The pharaonic monuments are beyond breath-taking; whether it’s the 137 massive, carved sand-columns in Karnak, or the temple of Hatshepsut. However, at the feet of the colossal rock relief figures of Ramesses II, standing guard to his own twin temples at Abu Simbel, was when I really gasped at the magnificence and the magnitude of this magnum opus reaching pinnacles of perfection beyond imagination, and a fitting tribute to mankind’s ingenuity and aspiration for beauty. Even my teen granddaughter was so lost in wonder that she lost her specs there.

Nevertheless, the sombre reality is that these wonders of the world are nothing but ego-altars, built in stone to echo into posterity the embellished glories of the Pharaohs.
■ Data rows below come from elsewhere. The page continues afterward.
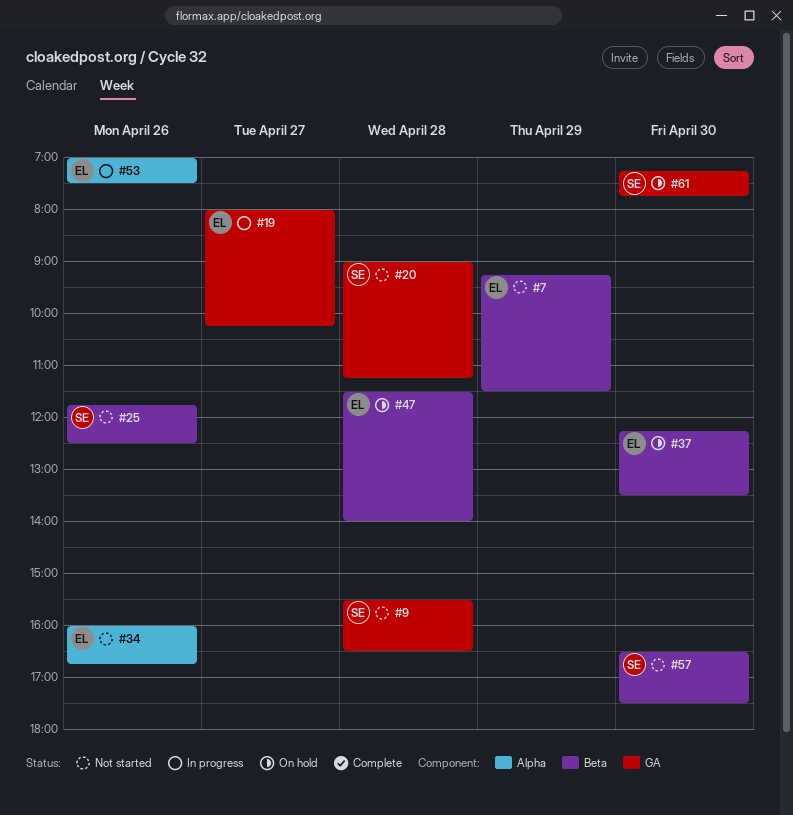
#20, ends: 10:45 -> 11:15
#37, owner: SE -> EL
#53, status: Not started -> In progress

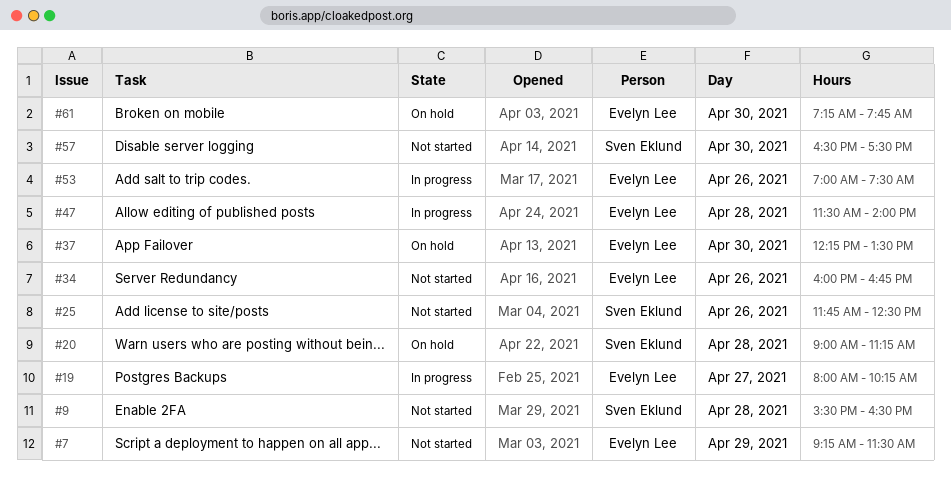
#20, status: Not started -> On hold
#47, status: On hold -> In progress
#61, owner: Sven Eklund -> Evelyn Lee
They reflected the monolithic and megalithic narcissism and vanity of the Pharaohs, who oppressed and abused and squeezed dry the blood and sweat of the abjectly poor masons, artisans, and slaves, amongst whom I may very well have been in that long ago past.

These monuments, like their owners, will eventually be obliterated from the history books and our memories. But though we each are but one insignificant grain of sand in the vastness of the universe, human ego knows no bounds, whether it’s the Pharaohs of yore or the U.S. thinly guised as Big Brother that jumped into the foray soon after our trip to Egypt. They went in to show-off their power and their superlative killing machines, costing the American taxpayers their savings and their sons. Though they brought the home-grown Big Bad Boy to his knees, they left the country in rubble and ongoing civil unrest. They understood neither the country’s religious mindset nor its unique traditions, and totally upturned its vague semblance of normalcy, however ‘ikigurushi’ (suffocating) it might have been. Suffice to say, we humans don’t learn from history! So, before we point a finger in anybody’s direction, we should peer into the depths of our own beings and check if their egos were not mere dwarfs in comparison to our own egotism.